While Trump has floated the idea of an all-out trade embargo against China, several top Republicans in Congress are pushing for a more realistic set of sanctions that would crack down on countries doing business with North Korea. China provides North Korea with most of its energy supplies and accounts for upwards of 90 percent of North Korea’s total trade volume.

Options include sanctions cutting off some Chinese banks from the U.S. financial system and an economic blockade targeting oil shipments to North Korea.

‘Unacceptable Behavior’

“I am going to draft a sanctions package to send to the president for his strong consideration that anybody that wants to do trade or business with them would be prevented from doing trade or business with us,” Mnuchin said on “Fox News Sunday.” “People need to cut off North Korea economically.

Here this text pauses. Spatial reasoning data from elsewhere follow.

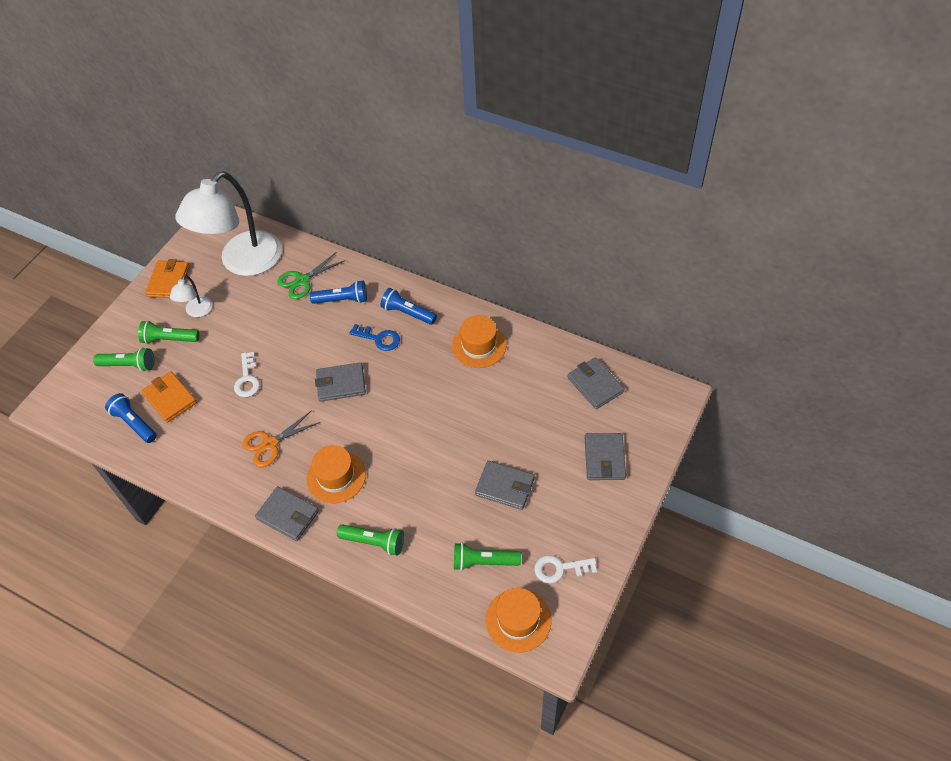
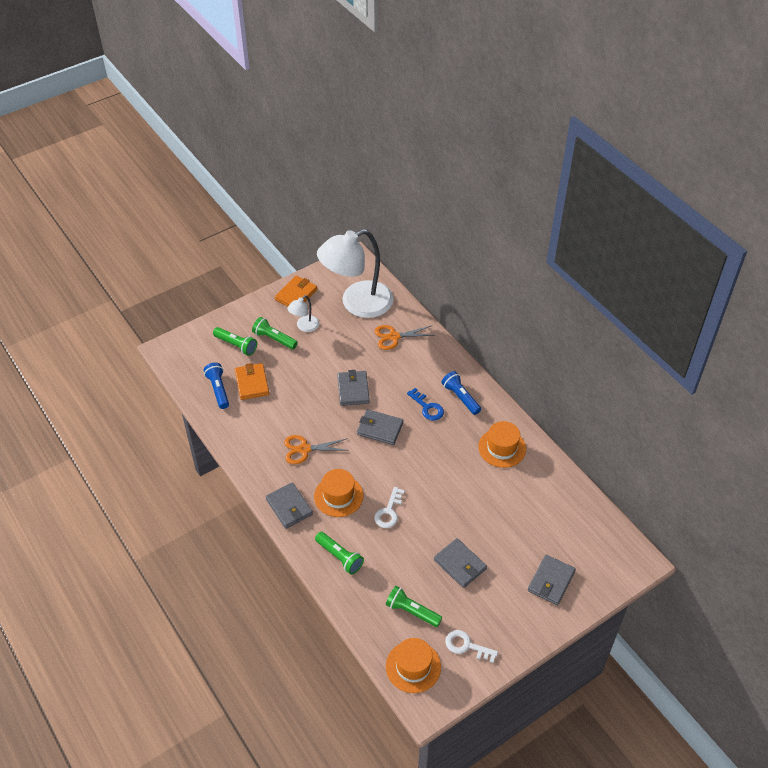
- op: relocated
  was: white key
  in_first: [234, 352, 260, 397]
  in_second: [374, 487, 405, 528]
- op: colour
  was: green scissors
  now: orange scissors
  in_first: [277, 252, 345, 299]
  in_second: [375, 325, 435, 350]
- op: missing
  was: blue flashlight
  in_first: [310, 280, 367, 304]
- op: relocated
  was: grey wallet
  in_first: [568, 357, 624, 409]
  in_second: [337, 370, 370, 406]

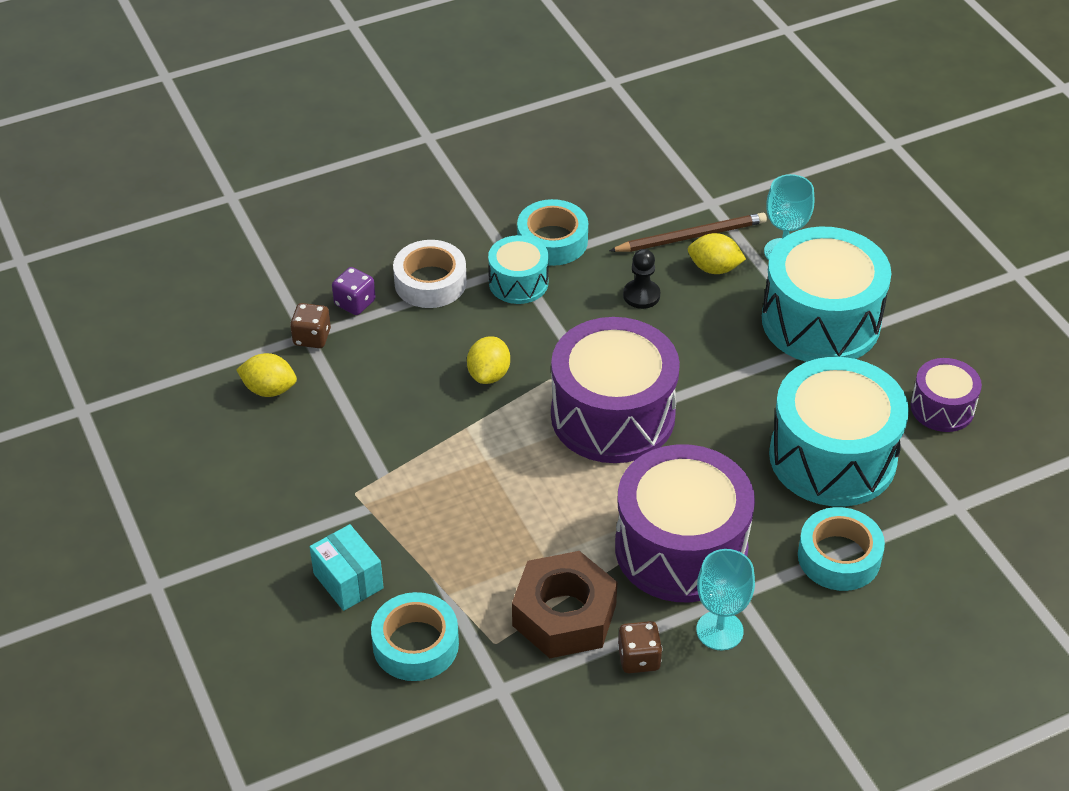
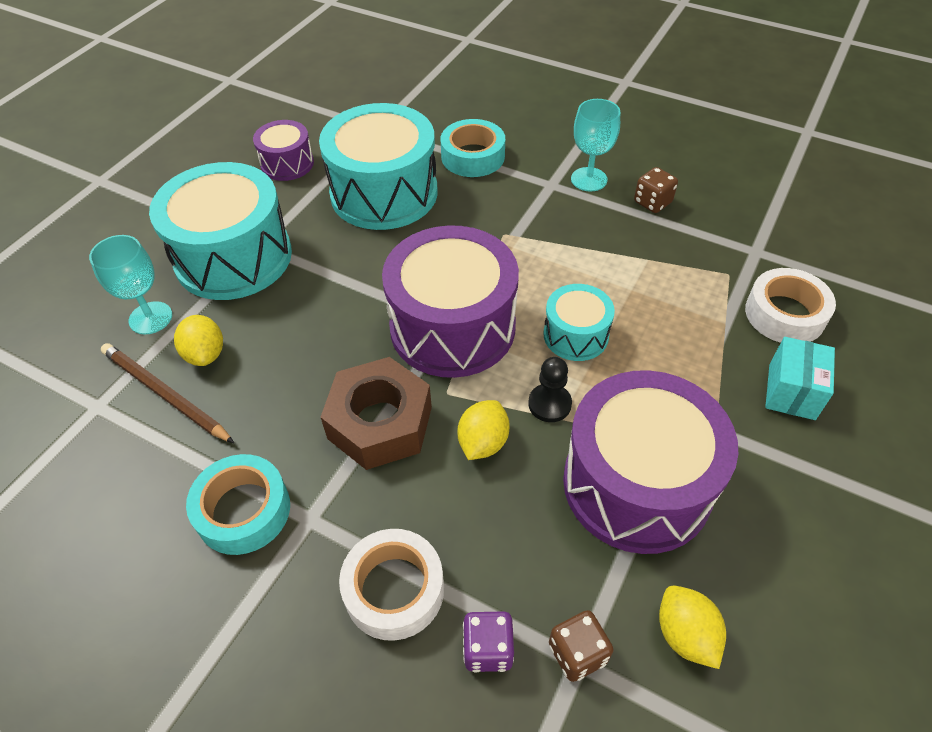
- op: colour
  was: turquoise tape
  now: white tape
  in_first: [371, 592, 459, 681]
  in_second: [745, 268, 836, 343]
- op: spun
  was: yellow lemon
  in_first: [467, 336, 510, 384]
  in_second: [457, 400, 510, 460]
  clockwise: -45
- op: relocated
  was: turquoise drum
  in_first: [488, 235, 549, 304]
  in_second: [543, 284, 615, 361]
- op: relocated
  was: brown nut
  in_first: [512, 551, 617, 658]
  in_second: [321, 357, 432, 470]
- op: relocated
  was: purple drum
  in_first: [615, 444, 755, 602]
  in_second: [563, 370, 738, 554]
- op: relocated
  was: black pawn
  in_first: [623, 249, 660, 309]
  in_second: [528, 357, 572, 422]

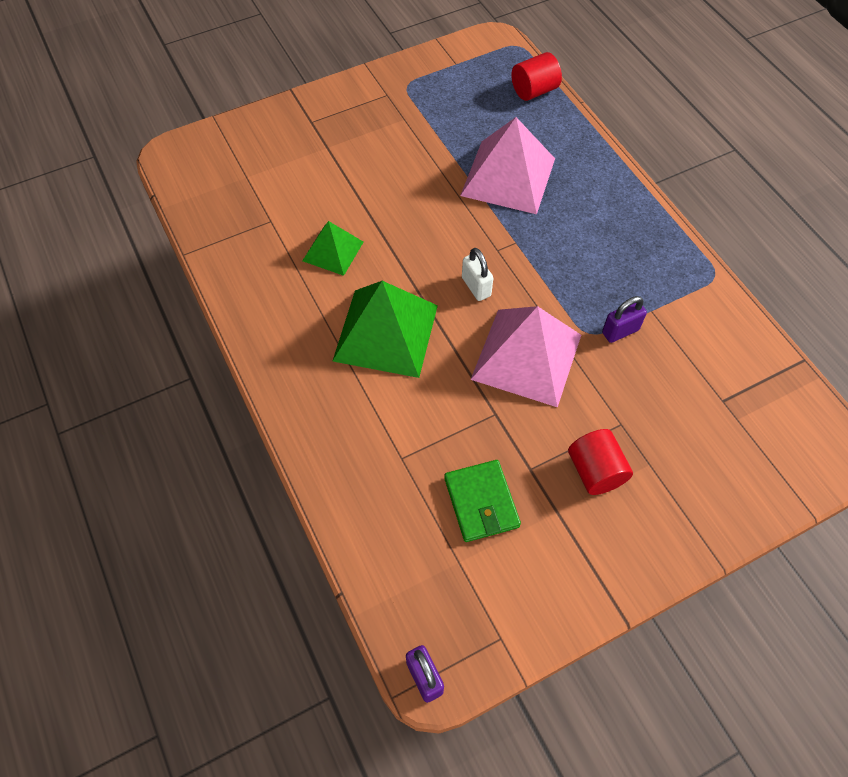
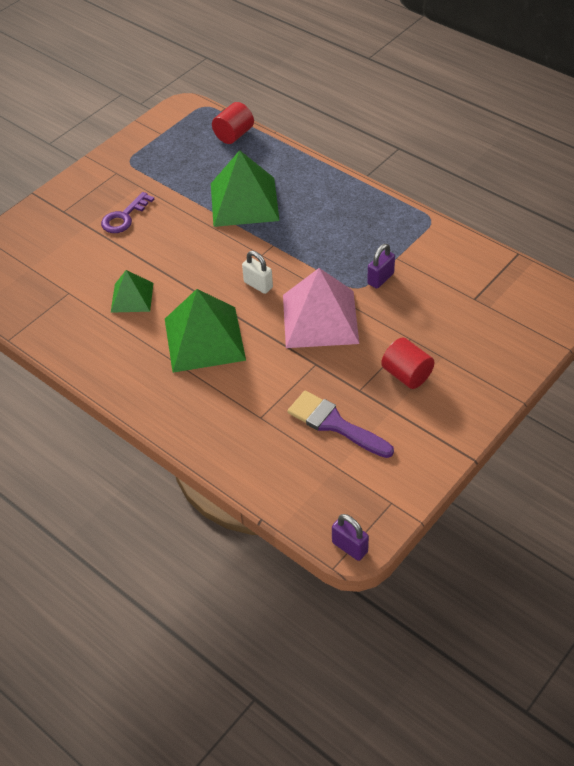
- op: exchanged
  was: green wallet
  now: purple brush
  in_first: [444, 460, 521, 542]
  in_second: [288, 391, 394, 458]
- op: colour
  was: pink pyramid
  now: green pyramid
  in_first: [460, 117, 555, 214]
  in_second: [211, 150, 280, 227]
- op: appeared
  now: purple key
  in_second: [101, 192, 154, 233]

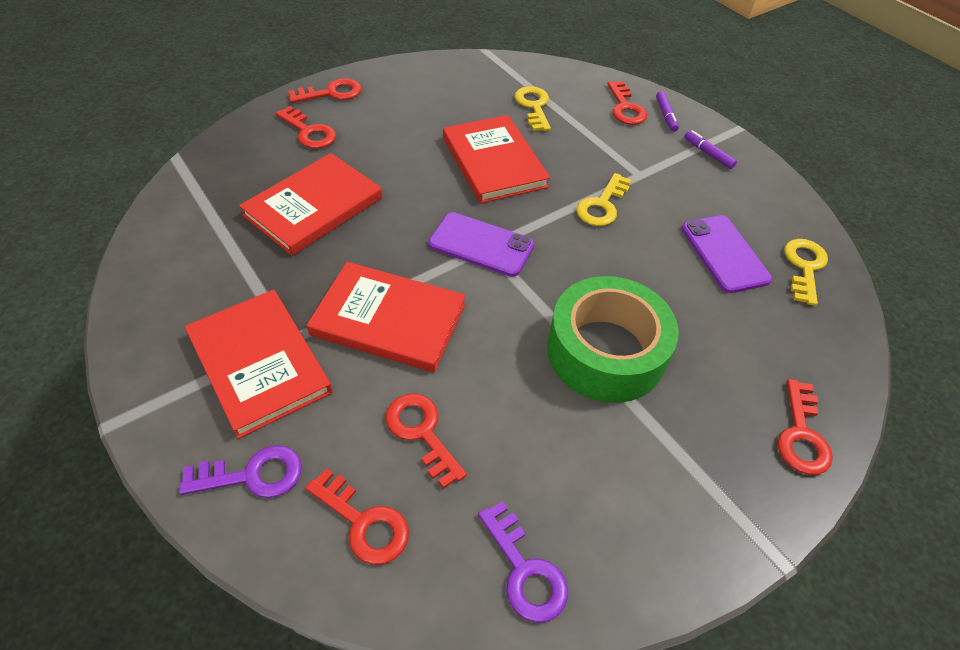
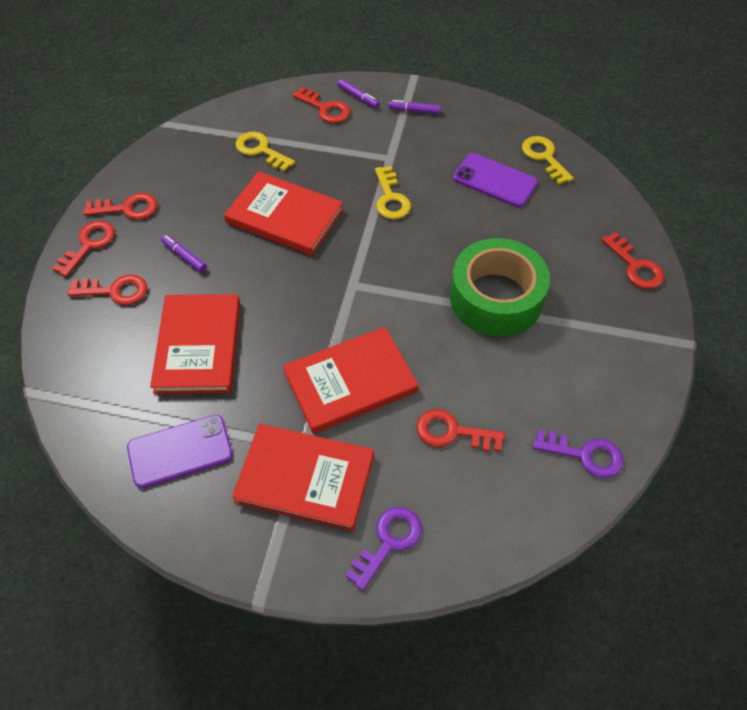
- op: relocated
  was: red key
  in_first: [306, 468, 409, 565]
  in_second: [83, 193, 158, 220]
- op: relocated
  was: purple phone
  in_first: [428, 212, 534, 277]
  in_second: [127, 415, 233, 488]
- op: appeared
  now: purple marker
  in_second: [161, 235, 207, 272]

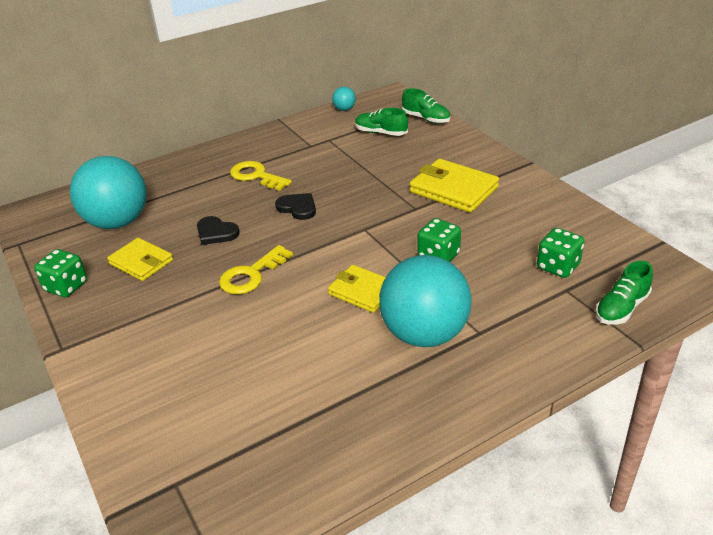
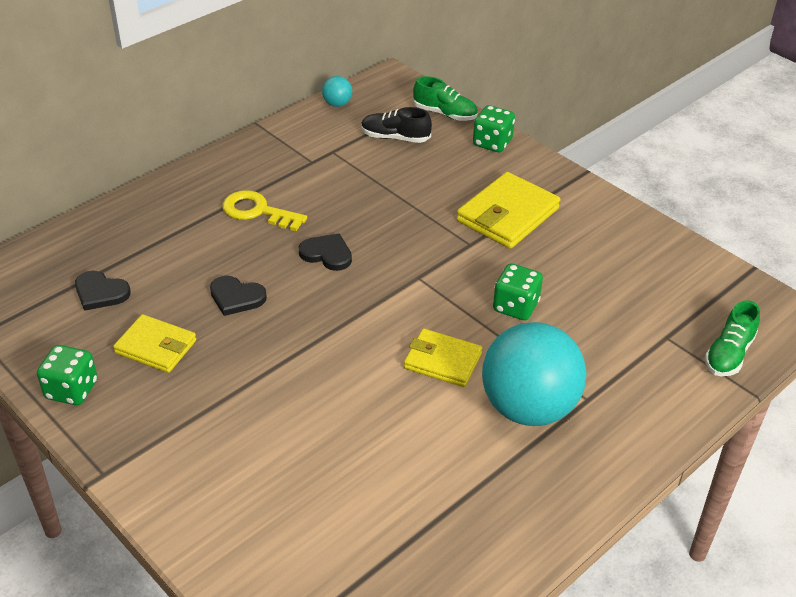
- op: exchanged
  was: turquoise ball
  now: black heart
  in_first: [70, 156, 147, 229]
  in_second: [75, 271, 131, 311]
- op: missing
  was: yellow key
  in_first: [219, 245, 293, 294]
- op: colour
  was: green shoe
  now: black shoe
  in_first: [355, 108, 408, 136]
  in_second: [361, 107, 432, 143]
- op: spun
  was: yellow wallet
  in_first: [410, 159, 499, 213]
  in_second: [456, 172, 560, 249]
  clockwise: -75
- op: relocated
  was: green dice
  in_first: [537, 228, 584, 278]
  in_second: [473, 105, 515, 152]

This is unacceptable behavior.”

After sanctioning a small Chinese bank in June, Mnuchin said the U.S. would be willing to penalize other banks providing “illicit funding” to North Korea.

Still, such “secondary sanctions” against China could backfire, both harming the U.S. economy and potentially undermining ties, said Dursun Peksen, who teaches political science at the University of Memphis and has written extensively on economic sanctions.

“Given the size of its economy and involvement in the global economy, China is not a country that would easily give in to the threats of comprehensive economic sanctions,” Peksen said.

China was the top U.S. trading partner last year, with the two nations having a combined $579 billion in commerce, according to U.S. Census data.

Seeking new trade-based sanctions may be about the only non-defense form of punishment left as other penalties haven’t worked, said Mark Dubowitz, chief executive of the Foundation for Defense of Democracies, a think tank that tracks national security issues.

The best approach, Dubowitz said, would be to bar any companies or financial institutions that do business with North Korea from doing trade with the U.S. or using the U.S. dollar.

“Chinese companies would have to make a decision: Do they want to work in a $19 trillion U.S. market, or a puny North Korean market?” he said.

North Korea’s action came despite a series of recent actions by the U.S. and the UN Security Council. Trump signed into law legislation approved in Congress in late July that contained further economic penalties, and the UN on Aug. 5 imposed what it called the “most stringent” sanctions yet. Those measures, which came in response to Pyongyang’s testing of two intercontinental ballistic missiles in July, would ban exports of coal, iron, lead and seafood.

Some members of Congress are already pushing for stronger penalties after Sunday’s nuclear test.

“Working with our allies, especially South Korea and Japan, we must apply maximum financial and diplomatic pressure,” Ed Royce, Republican chairman of the House Foreign Affairs committee, said in a statement. “That includes targeting more Chinese banks that do business with North Korea -- with or without Beijing’s cooperation.”